## Landmark coordinate records
■ ■ ■ ■ ■

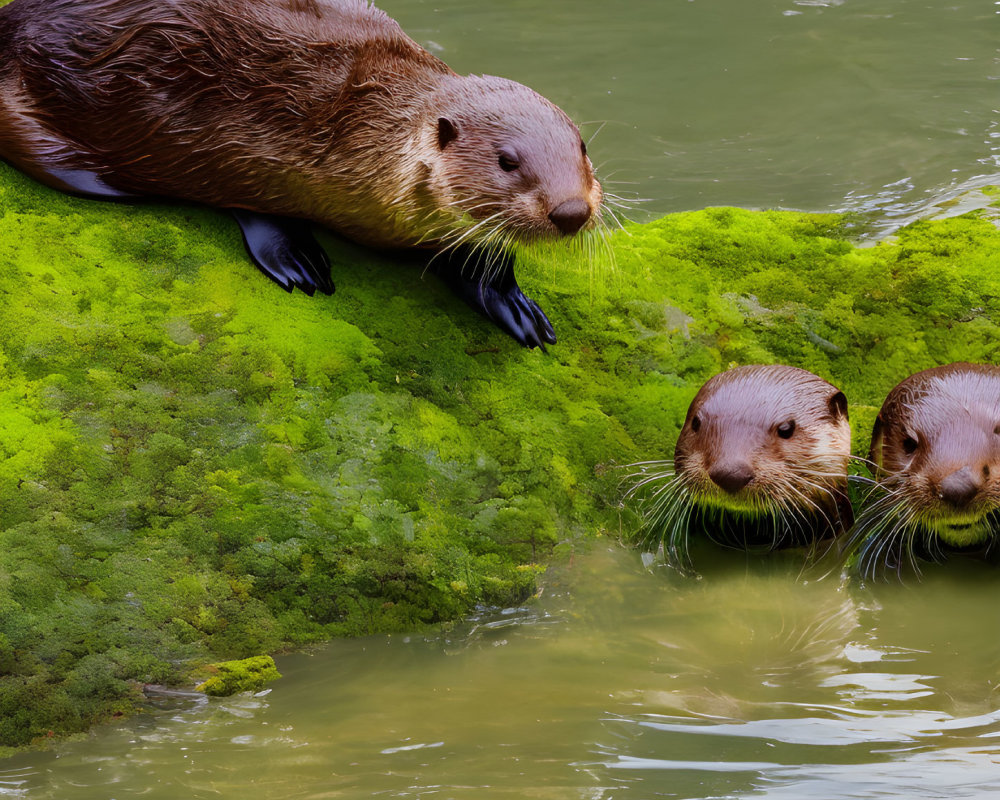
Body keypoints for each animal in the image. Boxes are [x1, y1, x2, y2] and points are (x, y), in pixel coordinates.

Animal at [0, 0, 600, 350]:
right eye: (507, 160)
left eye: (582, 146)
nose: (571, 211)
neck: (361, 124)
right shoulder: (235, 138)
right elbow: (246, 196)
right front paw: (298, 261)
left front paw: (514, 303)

■ ■ ■ ■ ■

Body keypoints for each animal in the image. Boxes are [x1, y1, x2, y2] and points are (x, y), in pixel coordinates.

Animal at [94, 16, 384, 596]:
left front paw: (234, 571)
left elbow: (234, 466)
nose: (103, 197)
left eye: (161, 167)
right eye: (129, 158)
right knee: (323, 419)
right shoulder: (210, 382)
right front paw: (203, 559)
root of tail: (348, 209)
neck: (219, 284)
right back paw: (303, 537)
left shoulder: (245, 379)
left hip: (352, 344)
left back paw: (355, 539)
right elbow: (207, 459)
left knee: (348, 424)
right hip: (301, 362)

■ ■ ■ ■ ■

## Task statement
Set down only the lines above that fall between the line holding "left eye: (161, 167)" and the line holding "left knee: (348, 424)", inclusive, keeping each exact.

## Output of the task
left eye: (161, 167)
right eye: (129, 158)
right knee: (323, 419)
right shoulder: (210, 382)
right front paw: (203, 559)
root of tail: (348, 209)
neck: (219, 284)
right back paw: (303, 537)
left shoulder: (245, 379)
left hip: (352, 344)
left back paw: (355, 539)
right elbow: (207, 459)
left knee: (348, 424)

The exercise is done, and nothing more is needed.